In more extreme cases, the hacker may actually breach the victim’s email account, making it easier to defraud their targets. This is known as email account compromise (EAC) and is a growing tactic amidst the rise of BEC attacks.
Both methods are difficult to spot and prevent due to the use of increasingly sophisticated impersonation techniques. However, the right security tools, habits, and practices can effectively minimize the risk of such threats in the workplace.
How to spot a BEC attack
Since BEC attacks rely on spoofing one’s email address, keeping a lookout for lookalike domains is an easy way to spot such tactics. With the vast amount of emails one often receives, however, these can often fly under the radar.
It’s thus important to look out for other common red flags, including sudden requests for payroll diversions, last-minute wire transfers, and messages that read suspiciously off from the person’s usual writing style.
Keywords such as “urgent,” “sensitive,” and “secret” are often used in fraudulent emails regarding payment transfers, so it’s also best to keep watch for such terms.
Types of BEC attacks
According to the FBI, there are three main types of BEC attacks.
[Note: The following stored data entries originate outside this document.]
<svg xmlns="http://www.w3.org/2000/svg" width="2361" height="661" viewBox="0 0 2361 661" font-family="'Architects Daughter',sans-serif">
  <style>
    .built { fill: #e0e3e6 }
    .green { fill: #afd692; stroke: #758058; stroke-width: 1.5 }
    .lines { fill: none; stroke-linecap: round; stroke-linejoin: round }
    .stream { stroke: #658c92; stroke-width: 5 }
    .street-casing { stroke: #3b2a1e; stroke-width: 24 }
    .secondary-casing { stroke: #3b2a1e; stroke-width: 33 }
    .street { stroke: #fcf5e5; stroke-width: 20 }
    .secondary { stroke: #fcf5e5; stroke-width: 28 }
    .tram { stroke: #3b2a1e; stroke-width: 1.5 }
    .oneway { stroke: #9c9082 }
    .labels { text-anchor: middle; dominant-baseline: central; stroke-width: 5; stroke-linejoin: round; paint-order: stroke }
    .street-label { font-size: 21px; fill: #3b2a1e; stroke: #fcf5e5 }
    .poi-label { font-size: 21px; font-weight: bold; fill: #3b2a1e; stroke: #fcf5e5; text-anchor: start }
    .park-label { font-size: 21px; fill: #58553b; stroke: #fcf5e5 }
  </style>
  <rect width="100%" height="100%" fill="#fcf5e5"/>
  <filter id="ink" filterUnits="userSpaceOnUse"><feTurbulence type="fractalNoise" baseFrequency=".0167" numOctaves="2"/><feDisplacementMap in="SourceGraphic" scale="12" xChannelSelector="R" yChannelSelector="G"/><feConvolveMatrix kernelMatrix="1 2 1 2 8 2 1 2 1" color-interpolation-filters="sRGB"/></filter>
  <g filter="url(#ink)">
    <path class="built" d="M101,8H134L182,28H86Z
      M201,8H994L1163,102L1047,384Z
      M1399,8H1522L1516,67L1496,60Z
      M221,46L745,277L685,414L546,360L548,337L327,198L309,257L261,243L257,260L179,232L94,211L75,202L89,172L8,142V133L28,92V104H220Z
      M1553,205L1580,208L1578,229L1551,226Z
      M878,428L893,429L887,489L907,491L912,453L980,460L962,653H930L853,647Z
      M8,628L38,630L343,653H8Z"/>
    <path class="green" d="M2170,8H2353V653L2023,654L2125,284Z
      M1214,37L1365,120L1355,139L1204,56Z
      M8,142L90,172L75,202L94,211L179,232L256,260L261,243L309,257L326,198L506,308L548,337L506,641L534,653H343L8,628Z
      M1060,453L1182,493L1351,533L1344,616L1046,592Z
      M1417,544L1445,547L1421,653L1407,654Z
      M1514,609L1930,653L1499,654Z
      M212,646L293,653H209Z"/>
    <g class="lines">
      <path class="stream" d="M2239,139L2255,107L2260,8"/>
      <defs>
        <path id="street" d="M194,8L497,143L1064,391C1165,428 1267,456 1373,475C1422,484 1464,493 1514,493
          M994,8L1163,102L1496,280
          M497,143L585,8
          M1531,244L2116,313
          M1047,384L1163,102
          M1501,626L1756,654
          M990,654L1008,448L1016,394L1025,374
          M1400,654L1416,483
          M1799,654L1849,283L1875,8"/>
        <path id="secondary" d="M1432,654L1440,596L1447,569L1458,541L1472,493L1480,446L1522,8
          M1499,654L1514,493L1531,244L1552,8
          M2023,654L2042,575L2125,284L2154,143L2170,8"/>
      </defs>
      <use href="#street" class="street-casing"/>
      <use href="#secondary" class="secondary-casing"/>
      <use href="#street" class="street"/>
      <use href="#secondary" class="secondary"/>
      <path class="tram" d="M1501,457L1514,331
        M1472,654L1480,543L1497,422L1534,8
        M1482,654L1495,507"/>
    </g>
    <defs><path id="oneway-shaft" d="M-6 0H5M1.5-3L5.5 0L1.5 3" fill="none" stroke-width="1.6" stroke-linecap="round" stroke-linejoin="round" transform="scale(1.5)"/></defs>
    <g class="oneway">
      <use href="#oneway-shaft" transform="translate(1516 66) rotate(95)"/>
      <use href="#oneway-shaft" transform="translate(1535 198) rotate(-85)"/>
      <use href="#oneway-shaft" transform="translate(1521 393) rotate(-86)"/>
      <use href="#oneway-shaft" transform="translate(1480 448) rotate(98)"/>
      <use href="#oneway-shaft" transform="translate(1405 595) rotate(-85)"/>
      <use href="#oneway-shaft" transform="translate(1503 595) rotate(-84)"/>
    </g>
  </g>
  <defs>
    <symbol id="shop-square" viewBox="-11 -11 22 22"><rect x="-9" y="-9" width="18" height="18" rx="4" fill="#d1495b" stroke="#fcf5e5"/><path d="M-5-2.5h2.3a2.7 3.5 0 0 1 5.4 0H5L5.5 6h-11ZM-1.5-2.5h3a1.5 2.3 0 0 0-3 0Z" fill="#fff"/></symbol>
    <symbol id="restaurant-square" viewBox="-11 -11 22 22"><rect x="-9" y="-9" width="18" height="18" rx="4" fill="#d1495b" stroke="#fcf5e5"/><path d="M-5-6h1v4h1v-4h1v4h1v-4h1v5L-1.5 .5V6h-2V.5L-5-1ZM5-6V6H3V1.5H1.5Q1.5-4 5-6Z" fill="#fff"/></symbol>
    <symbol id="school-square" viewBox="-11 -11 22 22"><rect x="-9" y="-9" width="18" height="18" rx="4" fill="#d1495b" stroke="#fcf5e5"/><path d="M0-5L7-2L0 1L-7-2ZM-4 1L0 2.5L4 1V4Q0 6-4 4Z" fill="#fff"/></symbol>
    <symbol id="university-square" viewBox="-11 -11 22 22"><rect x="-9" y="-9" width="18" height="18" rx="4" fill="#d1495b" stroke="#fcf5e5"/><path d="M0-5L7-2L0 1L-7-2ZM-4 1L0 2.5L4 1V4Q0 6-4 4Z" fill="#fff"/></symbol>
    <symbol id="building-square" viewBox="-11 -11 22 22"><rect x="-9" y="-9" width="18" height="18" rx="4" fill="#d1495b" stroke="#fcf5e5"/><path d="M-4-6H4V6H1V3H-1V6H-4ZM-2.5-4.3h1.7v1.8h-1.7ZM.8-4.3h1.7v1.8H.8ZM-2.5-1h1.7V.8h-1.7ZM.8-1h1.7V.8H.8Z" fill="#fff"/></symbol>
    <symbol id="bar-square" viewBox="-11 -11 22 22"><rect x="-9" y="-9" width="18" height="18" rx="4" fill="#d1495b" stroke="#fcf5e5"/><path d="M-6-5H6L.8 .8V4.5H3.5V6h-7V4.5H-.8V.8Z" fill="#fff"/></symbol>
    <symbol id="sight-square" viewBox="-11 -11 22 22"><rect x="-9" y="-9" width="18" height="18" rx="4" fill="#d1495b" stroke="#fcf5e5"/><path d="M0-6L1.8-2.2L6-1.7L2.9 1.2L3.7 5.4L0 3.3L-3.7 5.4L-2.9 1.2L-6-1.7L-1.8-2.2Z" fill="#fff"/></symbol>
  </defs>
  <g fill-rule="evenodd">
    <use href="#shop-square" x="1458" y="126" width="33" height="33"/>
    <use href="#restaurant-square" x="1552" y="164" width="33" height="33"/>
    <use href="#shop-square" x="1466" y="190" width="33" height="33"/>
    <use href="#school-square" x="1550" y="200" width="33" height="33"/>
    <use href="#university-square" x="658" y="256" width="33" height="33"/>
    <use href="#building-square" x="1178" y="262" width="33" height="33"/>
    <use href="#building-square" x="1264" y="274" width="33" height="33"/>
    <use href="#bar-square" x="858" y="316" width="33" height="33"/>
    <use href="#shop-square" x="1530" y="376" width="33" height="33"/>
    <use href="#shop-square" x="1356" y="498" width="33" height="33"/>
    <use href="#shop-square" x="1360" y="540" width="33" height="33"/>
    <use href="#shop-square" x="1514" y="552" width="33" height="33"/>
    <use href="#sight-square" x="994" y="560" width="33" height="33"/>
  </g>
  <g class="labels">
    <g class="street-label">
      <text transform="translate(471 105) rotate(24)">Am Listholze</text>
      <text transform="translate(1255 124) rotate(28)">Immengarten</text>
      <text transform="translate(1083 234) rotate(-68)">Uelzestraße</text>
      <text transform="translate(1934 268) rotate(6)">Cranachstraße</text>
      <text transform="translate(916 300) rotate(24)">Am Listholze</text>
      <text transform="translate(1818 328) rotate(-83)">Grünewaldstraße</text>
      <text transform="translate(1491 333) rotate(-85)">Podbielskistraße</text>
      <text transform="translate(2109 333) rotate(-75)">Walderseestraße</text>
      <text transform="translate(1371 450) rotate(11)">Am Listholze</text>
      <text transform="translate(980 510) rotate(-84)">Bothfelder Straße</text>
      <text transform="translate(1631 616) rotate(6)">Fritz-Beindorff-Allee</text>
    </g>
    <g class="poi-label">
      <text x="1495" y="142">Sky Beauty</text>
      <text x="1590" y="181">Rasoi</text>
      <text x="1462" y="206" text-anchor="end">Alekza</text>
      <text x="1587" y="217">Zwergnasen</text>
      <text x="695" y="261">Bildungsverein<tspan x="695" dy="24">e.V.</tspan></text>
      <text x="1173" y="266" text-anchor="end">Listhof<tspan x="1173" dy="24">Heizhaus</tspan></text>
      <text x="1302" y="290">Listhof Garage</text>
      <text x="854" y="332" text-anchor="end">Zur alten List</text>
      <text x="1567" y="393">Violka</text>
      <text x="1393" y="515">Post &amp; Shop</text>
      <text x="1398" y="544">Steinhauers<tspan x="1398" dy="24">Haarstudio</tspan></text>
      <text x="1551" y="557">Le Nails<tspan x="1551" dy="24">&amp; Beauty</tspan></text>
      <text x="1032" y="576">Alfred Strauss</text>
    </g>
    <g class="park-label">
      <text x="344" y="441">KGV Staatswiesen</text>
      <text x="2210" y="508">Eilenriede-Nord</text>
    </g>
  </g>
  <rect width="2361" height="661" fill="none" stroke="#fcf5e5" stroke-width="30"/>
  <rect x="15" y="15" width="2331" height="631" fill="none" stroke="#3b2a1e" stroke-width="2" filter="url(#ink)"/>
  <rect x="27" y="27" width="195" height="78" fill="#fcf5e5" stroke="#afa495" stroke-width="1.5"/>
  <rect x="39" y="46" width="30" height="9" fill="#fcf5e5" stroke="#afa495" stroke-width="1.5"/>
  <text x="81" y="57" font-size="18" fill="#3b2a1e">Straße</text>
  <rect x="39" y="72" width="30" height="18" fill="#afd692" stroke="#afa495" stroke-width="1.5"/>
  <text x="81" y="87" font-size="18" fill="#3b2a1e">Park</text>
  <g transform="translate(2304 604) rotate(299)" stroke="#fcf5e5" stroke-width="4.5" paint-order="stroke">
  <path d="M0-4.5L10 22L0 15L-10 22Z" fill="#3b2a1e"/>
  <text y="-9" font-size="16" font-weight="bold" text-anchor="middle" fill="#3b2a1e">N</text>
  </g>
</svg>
These are:
- The bogus invoice scheme, in which attackers impersonate a company’s trusted supplier, requesting wire funds to be sent to a fraudulent account. This is also referred to as “the supplier swindle” or the “invoice modification scheme.” In the third quarter of 2020, the frequency of these attacks rose by a whopping 155% from the previous quarter, placing it among the most pervasive BEC tactics of previous months.
- Impersonating high-level business executives, such as CEOS, CFOs, etc. Accounts may be spoofed or hacked through this method, requesting employees (or in some instances, financial institutions) to perform wire transfers to the criminal’s bank account. This is also known as the “CEO fraud,” “business executive scam,” or “financial industry wire fraud.”
- The email account compromise (or EAC), in which attackers hack an employee’s actual email account, requesting invoice payments to be made to fraudulent bank accounts under the guise of trusted vendors. A business may not be aware of such payments unless their vendors contact them on the status of their invoice payment.